■ **WORK ITEM**: Find the line with "- Assemble R1" in the entries below. Repeat it, every following line, and the line with "5. Repertoire analysis and reporting", exactly and with nothing added.

SUPPLIED ENTRIES below:

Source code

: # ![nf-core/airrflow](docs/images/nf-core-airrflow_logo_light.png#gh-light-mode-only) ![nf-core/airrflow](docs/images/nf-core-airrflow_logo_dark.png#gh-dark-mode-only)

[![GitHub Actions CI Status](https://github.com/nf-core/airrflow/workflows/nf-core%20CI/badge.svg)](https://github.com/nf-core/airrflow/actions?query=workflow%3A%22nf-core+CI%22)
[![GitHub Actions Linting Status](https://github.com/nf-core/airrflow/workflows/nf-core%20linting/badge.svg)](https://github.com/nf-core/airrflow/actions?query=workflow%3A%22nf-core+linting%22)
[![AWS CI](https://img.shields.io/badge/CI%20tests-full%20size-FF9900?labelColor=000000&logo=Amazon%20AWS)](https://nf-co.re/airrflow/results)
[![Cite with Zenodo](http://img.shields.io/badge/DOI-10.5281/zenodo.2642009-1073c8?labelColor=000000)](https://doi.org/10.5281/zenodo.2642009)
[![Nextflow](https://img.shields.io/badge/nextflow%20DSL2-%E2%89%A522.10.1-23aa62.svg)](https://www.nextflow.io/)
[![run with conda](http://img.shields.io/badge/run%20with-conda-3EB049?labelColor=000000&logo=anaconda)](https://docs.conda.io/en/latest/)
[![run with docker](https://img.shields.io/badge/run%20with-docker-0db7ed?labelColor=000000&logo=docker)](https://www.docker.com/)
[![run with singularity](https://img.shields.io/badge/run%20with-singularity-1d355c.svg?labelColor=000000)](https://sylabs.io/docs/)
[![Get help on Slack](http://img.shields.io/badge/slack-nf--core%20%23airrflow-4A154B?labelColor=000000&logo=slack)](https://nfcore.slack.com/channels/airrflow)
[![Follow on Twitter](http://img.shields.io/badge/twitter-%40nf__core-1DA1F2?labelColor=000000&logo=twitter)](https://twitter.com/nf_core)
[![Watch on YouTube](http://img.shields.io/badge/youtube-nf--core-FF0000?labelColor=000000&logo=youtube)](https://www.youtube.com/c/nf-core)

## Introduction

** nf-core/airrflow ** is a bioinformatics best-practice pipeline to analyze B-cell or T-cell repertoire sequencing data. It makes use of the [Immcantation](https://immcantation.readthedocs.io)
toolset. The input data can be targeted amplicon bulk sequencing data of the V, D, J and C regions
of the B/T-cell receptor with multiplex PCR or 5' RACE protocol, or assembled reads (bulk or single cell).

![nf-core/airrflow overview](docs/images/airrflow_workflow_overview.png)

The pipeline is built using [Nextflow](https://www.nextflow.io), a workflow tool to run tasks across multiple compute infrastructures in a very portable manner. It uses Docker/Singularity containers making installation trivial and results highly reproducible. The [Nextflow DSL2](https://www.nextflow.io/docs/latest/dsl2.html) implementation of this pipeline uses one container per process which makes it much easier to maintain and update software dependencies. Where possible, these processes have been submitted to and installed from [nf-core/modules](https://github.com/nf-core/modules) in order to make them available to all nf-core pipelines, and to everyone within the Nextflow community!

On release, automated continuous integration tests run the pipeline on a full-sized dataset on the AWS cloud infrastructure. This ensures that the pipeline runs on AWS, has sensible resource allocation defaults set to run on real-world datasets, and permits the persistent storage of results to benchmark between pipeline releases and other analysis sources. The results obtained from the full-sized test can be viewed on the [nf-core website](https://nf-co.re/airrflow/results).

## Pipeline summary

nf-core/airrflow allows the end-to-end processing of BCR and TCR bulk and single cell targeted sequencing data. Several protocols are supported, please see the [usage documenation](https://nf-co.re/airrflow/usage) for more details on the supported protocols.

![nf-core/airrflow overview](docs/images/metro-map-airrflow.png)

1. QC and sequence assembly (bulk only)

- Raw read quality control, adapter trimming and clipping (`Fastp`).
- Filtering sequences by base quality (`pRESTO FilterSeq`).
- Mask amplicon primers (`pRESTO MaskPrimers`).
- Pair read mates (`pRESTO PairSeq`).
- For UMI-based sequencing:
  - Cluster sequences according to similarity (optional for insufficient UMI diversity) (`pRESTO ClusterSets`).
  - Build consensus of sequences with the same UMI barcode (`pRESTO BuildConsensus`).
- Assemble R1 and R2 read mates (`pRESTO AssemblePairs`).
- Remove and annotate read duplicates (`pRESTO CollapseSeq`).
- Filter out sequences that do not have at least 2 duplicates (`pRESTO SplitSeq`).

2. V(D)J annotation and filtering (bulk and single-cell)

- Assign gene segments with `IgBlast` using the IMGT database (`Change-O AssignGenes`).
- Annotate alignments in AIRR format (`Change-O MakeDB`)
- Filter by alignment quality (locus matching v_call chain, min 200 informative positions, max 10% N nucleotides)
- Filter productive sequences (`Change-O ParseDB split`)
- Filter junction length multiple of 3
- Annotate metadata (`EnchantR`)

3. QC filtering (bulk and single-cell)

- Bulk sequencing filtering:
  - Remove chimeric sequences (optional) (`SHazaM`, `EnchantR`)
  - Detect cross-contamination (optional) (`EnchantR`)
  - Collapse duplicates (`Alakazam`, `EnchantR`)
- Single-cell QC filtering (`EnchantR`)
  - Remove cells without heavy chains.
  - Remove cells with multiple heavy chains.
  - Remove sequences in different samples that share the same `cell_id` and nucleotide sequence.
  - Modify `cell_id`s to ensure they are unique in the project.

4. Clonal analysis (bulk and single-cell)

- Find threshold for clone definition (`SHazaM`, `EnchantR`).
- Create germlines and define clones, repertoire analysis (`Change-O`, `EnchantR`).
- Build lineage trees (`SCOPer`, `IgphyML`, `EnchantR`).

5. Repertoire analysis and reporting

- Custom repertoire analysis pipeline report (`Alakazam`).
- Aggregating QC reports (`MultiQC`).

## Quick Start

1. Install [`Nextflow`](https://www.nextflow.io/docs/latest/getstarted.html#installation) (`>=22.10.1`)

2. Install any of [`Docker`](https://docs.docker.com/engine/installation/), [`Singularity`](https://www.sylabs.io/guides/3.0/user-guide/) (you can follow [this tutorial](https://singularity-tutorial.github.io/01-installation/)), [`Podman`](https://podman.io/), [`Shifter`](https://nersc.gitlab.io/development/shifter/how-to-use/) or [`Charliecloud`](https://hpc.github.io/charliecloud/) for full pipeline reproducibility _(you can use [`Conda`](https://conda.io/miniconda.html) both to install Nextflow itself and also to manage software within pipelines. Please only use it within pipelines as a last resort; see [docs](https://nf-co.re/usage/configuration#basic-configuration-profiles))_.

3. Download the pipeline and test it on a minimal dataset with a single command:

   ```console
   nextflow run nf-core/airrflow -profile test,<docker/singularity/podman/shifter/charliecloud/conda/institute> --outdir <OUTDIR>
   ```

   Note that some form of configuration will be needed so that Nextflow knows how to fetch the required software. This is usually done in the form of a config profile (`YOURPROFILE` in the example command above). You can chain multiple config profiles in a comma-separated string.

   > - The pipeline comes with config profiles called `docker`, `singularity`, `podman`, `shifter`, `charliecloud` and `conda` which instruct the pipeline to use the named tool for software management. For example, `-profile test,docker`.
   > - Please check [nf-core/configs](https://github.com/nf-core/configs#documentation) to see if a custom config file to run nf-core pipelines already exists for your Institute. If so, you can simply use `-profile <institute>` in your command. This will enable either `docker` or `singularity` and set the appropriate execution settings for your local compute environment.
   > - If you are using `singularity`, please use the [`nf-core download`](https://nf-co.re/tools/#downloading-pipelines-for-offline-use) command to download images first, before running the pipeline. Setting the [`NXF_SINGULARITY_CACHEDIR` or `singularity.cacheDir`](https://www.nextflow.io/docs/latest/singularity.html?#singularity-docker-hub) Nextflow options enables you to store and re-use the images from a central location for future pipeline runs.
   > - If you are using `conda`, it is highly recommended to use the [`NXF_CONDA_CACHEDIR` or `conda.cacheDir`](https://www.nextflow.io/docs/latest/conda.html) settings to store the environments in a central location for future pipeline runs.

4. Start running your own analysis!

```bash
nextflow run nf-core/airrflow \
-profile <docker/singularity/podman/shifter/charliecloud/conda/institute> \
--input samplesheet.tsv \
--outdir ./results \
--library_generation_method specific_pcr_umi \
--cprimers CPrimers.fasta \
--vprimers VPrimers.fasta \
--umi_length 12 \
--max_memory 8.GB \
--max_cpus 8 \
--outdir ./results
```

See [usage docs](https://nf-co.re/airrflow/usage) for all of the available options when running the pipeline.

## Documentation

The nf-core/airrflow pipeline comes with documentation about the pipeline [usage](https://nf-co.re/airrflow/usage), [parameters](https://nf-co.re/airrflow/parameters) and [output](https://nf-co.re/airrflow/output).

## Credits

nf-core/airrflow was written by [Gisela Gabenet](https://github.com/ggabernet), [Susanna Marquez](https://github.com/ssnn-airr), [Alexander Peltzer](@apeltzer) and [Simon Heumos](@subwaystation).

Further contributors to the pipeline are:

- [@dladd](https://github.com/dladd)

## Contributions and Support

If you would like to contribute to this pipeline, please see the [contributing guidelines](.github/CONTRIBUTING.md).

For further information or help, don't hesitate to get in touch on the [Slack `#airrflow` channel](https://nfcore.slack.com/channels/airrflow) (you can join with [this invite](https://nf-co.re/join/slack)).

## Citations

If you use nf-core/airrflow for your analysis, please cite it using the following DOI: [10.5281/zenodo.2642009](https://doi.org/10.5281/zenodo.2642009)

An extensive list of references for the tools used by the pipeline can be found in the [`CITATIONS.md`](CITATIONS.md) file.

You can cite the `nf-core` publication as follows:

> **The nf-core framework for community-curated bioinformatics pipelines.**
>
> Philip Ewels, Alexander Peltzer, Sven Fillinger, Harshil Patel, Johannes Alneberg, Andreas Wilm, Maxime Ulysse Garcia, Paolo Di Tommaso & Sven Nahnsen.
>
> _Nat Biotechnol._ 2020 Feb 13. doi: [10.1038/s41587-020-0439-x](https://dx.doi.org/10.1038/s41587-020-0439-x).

End of SUPPLIED ENTRIES.

■ **OUTPUT FOR THIS TASK**:
- Assemble R1 and R2 read mates (`pRESTO AssemblePairs`).
- Remove and annotate read duplicates (`pRESTO CollapseSeq`).
- Filter out sequences that do not have at least 2 duplicates (`pRESTO SplitSeq`).

2. V(D)J annotation and filtering (bulk and single-cell)

- Assign gene segments with `IgBlast` using the IMGT database (`Change-O AssignGenes`).
- Annotate alignments in AIRR format (`Change-O MakeDB`)
- Filter by alignment quality (locus matching v_call chain, min 200 informative positions, max 10% N nucleotides)
- Filter productive sequences (`Change-O ParseDB split`)
- Filter junction length multiple of 3
- Annotate metadata (`EnchantR`)

3. QC filtering (bulk and single-cell)

- Bulk sequencing filtering:
  - Remove chimeric sequences (optional) (`SHazaM`, `EnchantR`)
  - Detect cross-contamination (optional) (`EnchantR`)
  - Collapse duplicates (`Alakazam`, `EnchantR`)
- Single-cell QC filtering (`EnchantR`)
  - Remove cells without heavy chains.
  - Remove cells with multiple heavy chains.
  - Remove sequences in different samples that share the same `cell_id` and nucleotide sequence.
  - Modify `cell_id`s to ensure they are unique in the project.

4. Clonal analysis (bulk and single-cell)

- Find threshold for clone definition (`SHazaM`, `EnchantR`).
- Create germlines and define clones, repertoire analysis (`Change-O`, `EnchantR`).
- Build lineage trees (`SCOPer`, `IgphyML`, `EnchantR`).

5. Repertoire analysis and reporting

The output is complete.